Investors To Back Power’s Music Festivals

Vince Power’s bid to float Music Festivals on the alternative investment market will get an enthusiastic reception from investors, according to The Guardian.

“This is a goer,” one senior fund manager told the UK daily, a day before the investor roadshow kicked off March 21.

The listing is being handled by Merchant Securities and is expected to raise between £8 million and £9 million, which will be used to buy three events including Power’s Hop Farm and Fèis festivals.

It’s also said to be looking at a so far unnamed classical music event.

Several of the UK’s business papers are reporting the float is attracting interest from institutional investors.

The company, which is debt free profitable despite its Benicassim Festival in Spain having a bad year in 2010, will be chaired by former Capital Radio chief exec David Mansfield. Power will be the chief executive working alongside his former Mean Fiddler compatriot Jon Hale as finance director.

Power’s most recent venture, a pubs and promotions business, ended in administration but investors are apparently still keen to back his expertise in the outdoor arena.

“We will start festivals from the ground up as well as acquire them,” Power told The Guardian. “We’ve got a five-year plan to turn this into a substantial festival company.”

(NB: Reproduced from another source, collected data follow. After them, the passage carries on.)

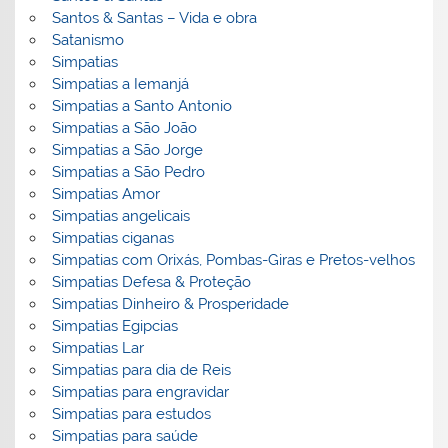
Santos & Santas – Vida e obra
Satanismo
Simpatias
Simpatias a Iemanjá
Simpatias a Santo Antonio
Simpatias a São João
Simpatias a São Jorge
Simpatias a São Pedro
Simpatias Amor
Simpatias angelicais
Simpatias ciganas
Simpatias com Orixás, Pombas-Giras e Pretos-velhos
Simpatias Defesa & Proteção
Simpatias Dinheiro & Prosperidade
Simpatias Egipcias
Simpatias Lar
Simpatias para dia de Reis
Simpatias para engravidar
Simpatias para estudos
Simpatias para saúde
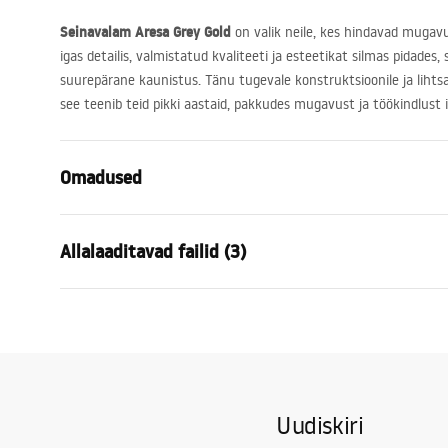
Seinavalam Aresa Grey Gold
on valik neile, kes hindavad mugavus
igas detailis, valmistatud kvaliteeti ja esteetikat silmas pidades,
suurepärane kaunistus. Tänu tugevale konstruktsioonile ja lihtsale
see teenib teid pikki aastaid, pakkudes mugavust ja töökindlust 
Omadused
Paigaldusviis
Seinale
Allalaaditavad failid (3)
Materjal
Sanitaartehn
Värv
Valge, Kivik
Garan
Lõpeta
Läikiv
Kokkupaneku juhised
Warra
Basin.pdf
Pikkus
800
mm
Basins
Laius
500
mm
Uudiskiri
Kõrgus
165
mm
Manual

Power is best known for his time in charge of Mean Fiddler, which began with one venue in north London and eventually grew to own Leeds and Reading festivals.

The company floated on AIM in 2001 and four years later was sold for £38 million to a joint-venture formed by what was then Clear Channel and Irish promoter Denis Desmond’s Gaiety Investments.

Power returned to the festival business once his non-compete agreements expired in 2008.

The non-compete clauses are said to include him not promoting festivals or venues with capacities of 2,000 for more than three years.

At press time it wasn’t possible to contact Desmond, who is also a Music Festivals shareholder, to hear if he’ll be looking to buy a bigger slice of the company.